To use the script, specify a directory of files and it will concatenate them with delimiters into a similarly named flat text file

Train the model

On consumer grade GPU’s, use the smaller 124M model – download with:

python3 download_model.py 124M

Then, set an environment variable for the script to run:

export PYTHONPATH=src

Then, encode each of the data sets e.g.:

python encode.py ../labour.txt ../labour.npz

And then train the model on one of the data sets:

python train.py --dataset ../labour.npz

The output of the train shows progress similar to:

[60 | 19.80] loss=3.11 avg=3.12

The first two numbers are fairly self explanatory:
Steps
Elapsed time (seconds)

The last two numbers refer to Cross entropy and are a measure of the performance of the model – as the training steps increase, loss should decrease (which indicates the model is learning)

Using the new model

After about 1 hour of runtime, the average had dropped to 0.13, so I stopped the training with CTRL-C

To use the model, create a new sub-directory in the models directory and copy over some config:

mkdir models/labour
cp models/124M/encoder.json models/labour/
cp models/124M/hparams.json models/labour/
cp models/124M/vocab.bpe models/labour/

Then copy (rather than move as you may wish to continue training at a later date) the new model data:

cp checkpoint/run1/* models/labour/

You can then generate a text sample with the new model using:

python3 src/generate_unconditional_samples.py --model_name labour

To generate a new model using different data, first move the checkpoint directory:

mv checkpoint/run1 checkpoint/labour

Then start a new training run with the other data set:

python train.py --dataset ../conservative.npz

Once the average has dropped to a similar value, create a new model directory with:

mkdir models/conservative
cp models/124M/encoder.json models/conservative/
cp models/124M/hparams.json models/conservative/
cp models/124M/vocab.bpe models/conservative/
cp checkpoint/run1/* models/conservative/

You can then create output using the other model with:

python3 src/generate_unconditional_samples.py --model_name conservative

Bias

You can then compare the output of both and see some fairly obvious political bias.
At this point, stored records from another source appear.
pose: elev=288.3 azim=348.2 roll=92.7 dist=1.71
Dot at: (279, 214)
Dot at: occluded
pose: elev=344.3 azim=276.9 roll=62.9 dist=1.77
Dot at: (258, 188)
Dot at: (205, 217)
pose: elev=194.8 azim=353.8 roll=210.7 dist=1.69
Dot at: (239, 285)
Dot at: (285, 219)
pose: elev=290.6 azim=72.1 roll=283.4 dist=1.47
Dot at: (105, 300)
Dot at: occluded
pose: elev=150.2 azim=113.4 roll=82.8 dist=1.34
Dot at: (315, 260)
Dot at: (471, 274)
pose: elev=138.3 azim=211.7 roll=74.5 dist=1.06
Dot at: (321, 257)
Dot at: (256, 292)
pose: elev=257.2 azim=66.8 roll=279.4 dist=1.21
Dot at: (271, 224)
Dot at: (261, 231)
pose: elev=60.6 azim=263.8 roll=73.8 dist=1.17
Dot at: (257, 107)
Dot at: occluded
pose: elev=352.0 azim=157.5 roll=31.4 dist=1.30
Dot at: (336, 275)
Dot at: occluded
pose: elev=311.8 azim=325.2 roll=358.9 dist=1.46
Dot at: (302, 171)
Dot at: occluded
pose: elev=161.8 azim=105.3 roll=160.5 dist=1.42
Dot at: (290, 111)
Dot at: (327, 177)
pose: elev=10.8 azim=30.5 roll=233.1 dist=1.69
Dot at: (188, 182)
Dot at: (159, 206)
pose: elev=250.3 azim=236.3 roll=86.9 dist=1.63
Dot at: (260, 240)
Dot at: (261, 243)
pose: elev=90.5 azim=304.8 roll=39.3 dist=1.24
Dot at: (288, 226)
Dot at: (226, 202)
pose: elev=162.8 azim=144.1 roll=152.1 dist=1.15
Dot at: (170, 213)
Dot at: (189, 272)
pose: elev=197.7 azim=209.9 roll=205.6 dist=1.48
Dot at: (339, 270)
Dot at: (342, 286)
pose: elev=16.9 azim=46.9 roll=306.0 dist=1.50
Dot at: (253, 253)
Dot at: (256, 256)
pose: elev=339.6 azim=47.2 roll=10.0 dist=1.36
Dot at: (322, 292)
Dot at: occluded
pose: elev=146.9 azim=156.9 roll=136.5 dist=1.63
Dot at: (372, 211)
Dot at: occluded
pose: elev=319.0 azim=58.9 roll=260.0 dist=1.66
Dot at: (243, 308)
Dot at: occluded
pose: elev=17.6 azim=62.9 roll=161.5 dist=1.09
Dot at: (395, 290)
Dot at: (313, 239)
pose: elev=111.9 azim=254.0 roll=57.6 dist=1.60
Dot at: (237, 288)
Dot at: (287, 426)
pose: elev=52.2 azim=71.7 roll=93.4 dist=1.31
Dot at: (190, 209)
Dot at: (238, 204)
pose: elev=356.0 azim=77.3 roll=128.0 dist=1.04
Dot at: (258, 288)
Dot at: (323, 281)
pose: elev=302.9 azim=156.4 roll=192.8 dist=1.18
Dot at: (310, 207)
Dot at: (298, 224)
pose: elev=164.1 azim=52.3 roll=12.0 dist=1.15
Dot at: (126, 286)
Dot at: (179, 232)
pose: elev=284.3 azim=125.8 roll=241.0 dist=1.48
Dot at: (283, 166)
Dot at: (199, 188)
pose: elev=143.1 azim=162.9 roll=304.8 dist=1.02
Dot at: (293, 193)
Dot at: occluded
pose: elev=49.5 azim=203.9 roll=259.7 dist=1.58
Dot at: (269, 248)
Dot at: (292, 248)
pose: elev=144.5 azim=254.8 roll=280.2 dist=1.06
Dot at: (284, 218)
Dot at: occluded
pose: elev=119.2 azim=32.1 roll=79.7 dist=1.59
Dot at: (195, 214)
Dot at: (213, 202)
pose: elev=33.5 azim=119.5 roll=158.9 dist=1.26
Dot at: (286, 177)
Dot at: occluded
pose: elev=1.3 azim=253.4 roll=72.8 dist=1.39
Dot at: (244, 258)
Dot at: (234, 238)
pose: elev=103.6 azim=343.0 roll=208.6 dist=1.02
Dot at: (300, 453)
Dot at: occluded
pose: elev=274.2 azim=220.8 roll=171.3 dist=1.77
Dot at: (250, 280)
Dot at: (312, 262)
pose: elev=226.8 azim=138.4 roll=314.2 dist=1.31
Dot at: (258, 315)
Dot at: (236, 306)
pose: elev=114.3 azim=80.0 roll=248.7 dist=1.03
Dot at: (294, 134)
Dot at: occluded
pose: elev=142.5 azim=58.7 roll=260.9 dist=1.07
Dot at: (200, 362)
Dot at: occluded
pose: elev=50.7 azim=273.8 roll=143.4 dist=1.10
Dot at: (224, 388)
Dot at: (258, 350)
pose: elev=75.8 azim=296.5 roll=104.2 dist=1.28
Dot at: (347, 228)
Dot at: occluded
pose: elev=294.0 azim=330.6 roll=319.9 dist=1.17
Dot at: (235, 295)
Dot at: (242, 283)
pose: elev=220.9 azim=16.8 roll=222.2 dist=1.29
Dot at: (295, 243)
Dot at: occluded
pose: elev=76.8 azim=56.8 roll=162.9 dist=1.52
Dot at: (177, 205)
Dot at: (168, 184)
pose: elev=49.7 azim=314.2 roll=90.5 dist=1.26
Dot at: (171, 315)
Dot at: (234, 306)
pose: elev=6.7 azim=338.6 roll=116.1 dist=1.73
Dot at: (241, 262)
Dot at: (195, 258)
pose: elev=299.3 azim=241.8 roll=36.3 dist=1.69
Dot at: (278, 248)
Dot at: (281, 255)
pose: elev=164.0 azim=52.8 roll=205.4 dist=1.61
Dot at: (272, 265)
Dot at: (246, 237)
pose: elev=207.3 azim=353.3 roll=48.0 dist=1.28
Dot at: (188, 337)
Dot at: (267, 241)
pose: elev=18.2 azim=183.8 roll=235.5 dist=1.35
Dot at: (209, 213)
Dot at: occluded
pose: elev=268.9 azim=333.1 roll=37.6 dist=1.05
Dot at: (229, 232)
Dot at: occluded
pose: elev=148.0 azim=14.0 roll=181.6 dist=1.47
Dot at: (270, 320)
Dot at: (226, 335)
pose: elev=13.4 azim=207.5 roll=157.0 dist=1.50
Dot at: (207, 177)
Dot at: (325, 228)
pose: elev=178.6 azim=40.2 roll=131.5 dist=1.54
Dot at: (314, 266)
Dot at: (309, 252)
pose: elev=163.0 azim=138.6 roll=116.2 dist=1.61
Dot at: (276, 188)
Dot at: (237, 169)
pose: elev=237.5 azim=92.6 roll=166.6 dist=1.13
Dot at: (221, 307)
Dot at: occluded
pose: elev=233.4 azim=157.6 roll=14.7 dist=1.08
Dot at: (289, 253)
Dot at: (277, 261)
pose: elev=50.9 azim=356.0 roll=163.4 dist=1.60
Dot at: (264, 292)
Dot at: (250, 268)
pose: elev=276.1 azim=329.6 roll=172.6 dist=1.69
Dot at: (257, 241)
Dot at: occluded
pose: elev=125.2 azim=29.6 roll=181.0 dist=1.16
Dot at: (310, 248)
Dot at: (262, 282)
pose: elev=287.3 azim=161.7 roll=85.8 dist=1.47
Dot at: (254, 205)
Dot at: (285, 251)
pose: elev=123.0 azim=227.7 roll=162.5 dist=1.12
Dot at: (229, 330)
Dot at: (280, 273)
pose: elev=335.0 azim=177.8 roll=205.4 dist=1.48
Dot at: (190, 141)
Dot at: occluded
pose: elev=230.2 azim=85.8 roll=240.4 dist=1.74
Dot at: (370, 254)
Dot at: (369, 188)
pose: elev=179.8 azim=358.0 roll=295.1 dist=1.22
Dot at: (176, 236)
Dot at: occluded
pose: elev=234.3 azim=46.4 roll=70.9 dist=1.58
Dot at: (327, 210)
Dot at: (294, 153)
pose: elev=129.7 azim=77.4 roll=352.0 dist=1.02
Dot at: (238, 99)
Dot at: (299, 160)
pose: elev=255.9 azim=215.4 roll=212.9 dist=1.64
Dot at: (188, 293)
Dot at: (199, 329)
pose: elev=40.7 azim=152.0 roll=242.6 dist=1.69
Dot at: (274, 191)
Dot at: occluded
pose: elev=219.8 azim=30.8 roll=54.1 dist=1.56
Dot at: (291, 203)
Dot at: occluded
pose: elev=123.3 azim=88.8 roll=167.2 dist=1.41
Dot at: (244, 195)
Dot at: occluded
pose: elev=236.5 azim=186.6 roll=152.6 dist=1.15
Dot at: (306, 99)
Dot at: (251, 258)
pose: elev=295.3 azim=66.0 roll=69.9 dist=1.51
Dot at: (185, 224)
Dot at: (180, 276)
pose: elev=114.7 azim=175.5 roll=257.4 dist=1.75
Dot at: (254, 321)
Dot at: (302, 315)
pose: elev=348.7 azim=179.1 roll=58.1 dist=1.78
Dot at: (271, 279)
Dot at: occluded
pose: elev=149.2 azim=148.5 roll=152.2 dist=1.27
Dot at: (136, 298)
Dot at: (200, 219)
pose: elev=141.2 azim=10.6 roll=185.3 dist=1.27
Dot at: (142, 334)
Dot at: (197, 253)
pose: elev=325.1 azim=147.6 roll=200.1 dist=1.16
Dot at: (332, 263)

If a small amount of training data (around 1Mb) with 1 hour of training can result in a 2.4Gb model with clear political leanings, it is clear that large quantities of extreme content could radically change the behaviour of a text based model.

Training the model with public domain literature

On I lighter note, I then downloaded 35 interesting books out of the top 100 from Project Gutenberg (around 29Mb) and then trained a new model for 34 hours.

Once complete, the new model generates fairly readable paragraphs such as:

Very thoughtful and very disagreeable indeed it seems to be, lying in
the sombre and probably no other door to the empty house he had so
often occupied, sitting quietly

And,

In this world of solitude, solitude, and hardship, when solitude is embraced
of its own accord, there is always room for nobody

Conclusions

The output of these newly trained models shows how a small set of data can influence the tone and content of text, and while using large amounts of published literature can produce paragraphs that ‘almost’ make sense, It’s clear that there are a number of challenges to overcome in both development and testing to build and verify that AI systems can produce unbiased output that is correct.

The main test implications of AI systems appear to be in the quality of data used in training the model and the non-deterministic nature of the output – given the same input, an AI model may produce different output on successive runs, but that differing output may be correct.